The 2006 Whitney Biennial is a stunning curatorial effort: a tightly-focused, bleakly-hued exhibition that is a reaction to an "art world, or a least a conspicuous part of it, that seems tactlessly out of touch with a larger world going to hell." (in the words of Micheal Kimmelman).
If the 2004 Biennial was an Ecstasy-fueled rave, this year's is the intervention.
The '04 Biennial was great for the art market: upbeat, fun and accessible. In turn, collectors responded in droves. Kimmelman points out: "that show dovetailed with a gathering tsunami of newly rich, clueless collectors infatuated with bright, neatly made, vision-free art." For the last several years, demand has outstripped supply resulting in new dealers and artists emerging to fill the need. The problem is, there are artists and there are poseurs. The key is to know the difference.
This points out a dismaying but unfortunate reality about the art world: when demand outstrips supply, the market drives the art making. What Kimmelman and the curators of the '06 Biennial are arguing for is supply-side artonomics where the art making drives the market. "Here! Here!" I say.
Savvy collectors and dealers have always known this and steer clear of trends, instead focusing on art that is groundbreaking which both acknowledges and ignores all that has come before it. This biennial is full of that kind of art. Two artists who seemed out of place in the last Biennial - Katy Grannan and Alec Soth - would have fit right in this year.
Here's what I liked best:
- Amy Blakemore's "bad" photographs are a refreshing change of pace and may signal a trend in photography similar to that of Eric Fischl's "bad" paintings of the 1980's;
- Mark Bradford's collages explore the aesthetics and the economics of informal urban transactions;
- Troy Brauntiuch's conte crayon drawings of men's-store dress-shirt stacks are absolutely stunning and carry added conceptual weight in the context of this show;
- Carter's mixed media "anonymous portraits" are a fascinating exploration of social markers;
- Paul Chan's digital animated floor projection of urban objects rising and bodies falling is easily the most visually compelling work in the show;
- Robert Gober's black and white photos and photos within photos are the best photographs in the exhibit;
- Lisa Lapinski's "Nightstand" was graceful and exploding with energy. Brian shrugged his shoulders though.
- Florian Maier-Aichen's sickly colored land and city-scapes ooze death and disease but are strangely beautiful as well.

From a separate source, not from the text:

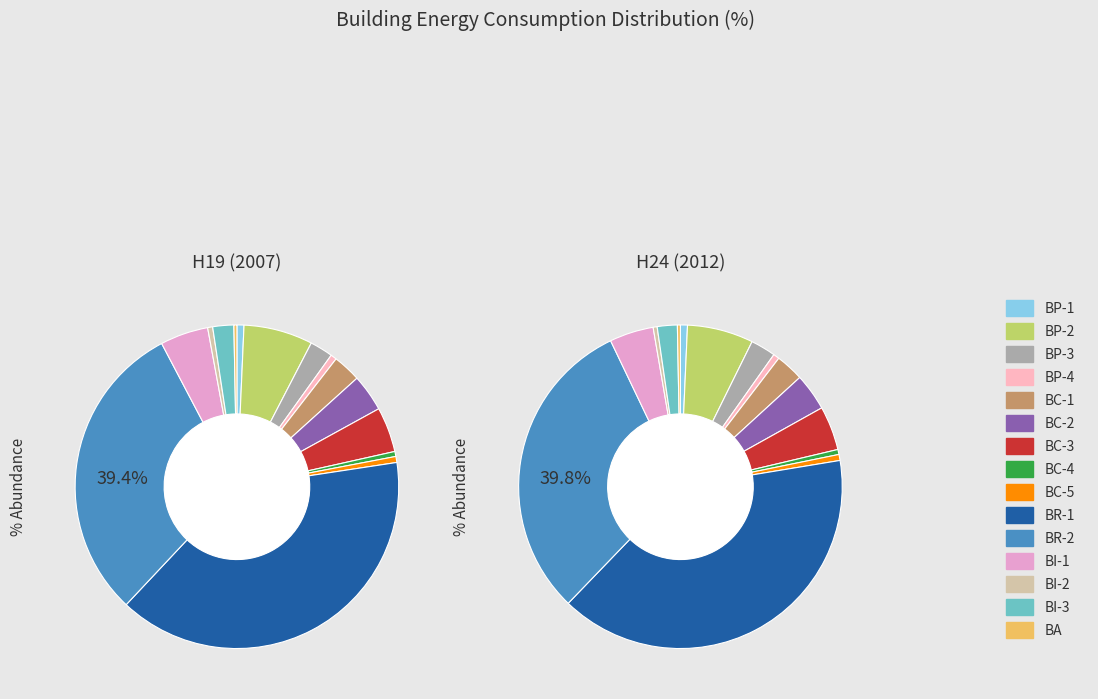

Is there any slice that represents more than half of the pie?

No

- Marilyn Minter's color palette and subject matter sum up the entire exhibition in the three works exhibited;
- Jim O'Rourke's three-channel video contains the same sickly color pallet as much of the works in the exhibit and also uses sound effectively. As an aside, this Biennial is notable in that sound is used by many artists very effectively in conjunction with more traditional visual devises;
- Ed Paschke's work, so appropriately included here, proves that supply-side artonomics will produce work of beauty, skill and depth. Paschke ignored the art market for 30 years while making consistently important work. The three paintings here were created within a few years of his death in 2004 and are the best paintings in the show.
- Kelly Walker's chocolate and photo based digital collages are where I'd like to see more photography going.
And since every other critic is vilifying the Wrong Gallery and their "exhibition within an exhibition" I would like to go on record as saying that their show "Down by Law" felt less like an exhibition and more like an installation, one that just happened to fit perfectly within the context of the Biennial and was full of very good artworks by the likes of Paul Cadmus and Robert Mapplethorpe. Plus, it reminded me that no matter how badly one would like for art to drive the market, it's demand that does the real driving: the value of the works chosen in "Down By Law" are likely worth more than the works in the rest of the Biennial put together.